Thursday, May 06, 2010

Book Review: The Sabbath World

I'm old enough to remember the days of the Texas Blue Laws when only essential services were available on Sundays. My father, who grew up a hard-core Presbyterian, discouraged anything but church-going, reading and hanging around the house on Sundays. I remember my aunt (his sister) visiting one time and being surprised that he frowned on card-playing on the Sabbath.

That's all changed, now. Hobby Lobby and Chik-fil-A are the only businesses in our area that routinely close on Sunday as a matter of principle. Still, the habits of my youth linger, and I try to avoid shopping on Sundays and fuss at El Jefe for working on that day at home if its not absolutely necessary (my definition, not his!).

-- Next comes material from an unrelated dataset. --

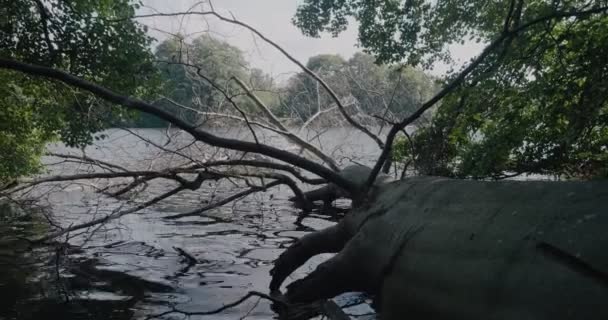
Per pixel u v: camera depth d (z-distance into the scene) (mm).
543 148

Therefore, I was intrigued to read Judith Shulevitz's The Sabbath World: Glimpses of a Different Order of Time when I saw a mention of it somewhere. After finishing it, I was glad that I had to order a hard copy instead of my usual Kindle e-book (not available) because it is a book that I want to keep in my library.

The Sabbath World is not just a religious or theological examination of the meaning of sabbath, although it is that as well. Shulevitz skillfully weaves her own experiences with the concept growing up Jewish and now leading her own Jewish household with erudite discussions of the sociological and psychological effect of keeping sabbath on the individual and the community as well as how sabbath has affected the meaning of time itself.

One of the profound insights of the book is how Sabbath encourages the growth of community among those who practice it. Another is that the practice of Sabbath is not necessarily connected with religious faith--something the author struggles with herself as she describes the theme of her book as her ambivalence toward Sabbath-keeping.

The "social morality of time" is another theme of the book. Shulevitz explains that although we think of time as being mathematically neutral, the fight of the labor movement for shorter days and workweeks illustrates this concept. Shulevitz concludes that we are always "recalibrating our feelings towards our friends" based on how long they have kept us waiting. " If other people's use of our time isn't the object of infinitesimal ethical calculation, I don't know what is."

The Sabbath World is well-written and full of fascinating material about sabbath and sabbath-keeping in history, religion and culture. Although the writer is Jewish, she writes knowledgeably about New Testament ideas of Sabbath and its place in Christianity. I confess that I skimmed through some of the denser psychological sections, but I am sure that material would be interesting to other readers.


Mary Beth said...

Fascinating...I will be looking out for this.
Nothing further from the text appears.